On 2 August 2022, the geothermal pools become an official tourist attraction. A F$75,000 project orchestrated by the Blue Town Committee and promoted by the Savusavu Tourism Association refurbished Nakama hot spring with landscaping, stone walls, signage, steps and drains around the springs. Locals are still permitted to cook their food on the premises and even sell prepared dishes.
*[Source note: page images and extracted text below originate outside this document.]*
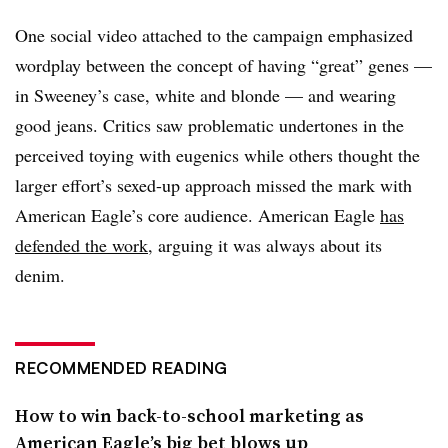
One social video attached to the campaign emphasized
wordplay between the concept of having “great” genes —
in Sweeney’s case, white and blonde — and wearing
good jeans. Critics saw problematic undertones in the
perceived toying with eugenics while others thought the
larger effort’s sexed-up approach missed the mark with
American Eagle’s core audience. American Eagle
has
defended the work
, arguing it was always about its
denim.
RECOMMENDED READING
How to win back-to-school marketing as
American Eagle’s big bet blows up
Most land in Fiji is owned by native land owners – the mataqali (extended family unit). Savusavu and surrounding areas has a large amount of freehold land, much of it once used for coconut plantations. Increasingly this land has been subdivided and sold, often to expats seeking a retirement or holiday home. As a result, Savusavu is now home to a small but significant community of Americans, Australians, New Zealanders and Europeans which has helped fuel its economic development. Savusavu is one of the emerging markets in Fiji with a lot of developments taking place.

== Politics ==

Incorporated as a town in 1969, Savusavu is governed by a 9-member town council, elected for a three-year term. The councillors elect a mayor from among themselves for a one-year term, which may be renewed any number of times. Following the victory of the Savusavu Ratepayers and Citizens Party in the municipal elections held on 22 October 2005, Ram Pillay was chosen as mayor, succeeding Peni Naulu of the Lighthouse Party.

In 2009, the Military-backed interim government dismissed all municipal governments throughout Fiji and appointed special administrators to run the urban areas. As of 2015, elected municipal government has not been restored. The special administrator of Savusavu, along with nearby Labasa, is Vijay Chand.

==Transportation==
The town is served by Savusavu Airport.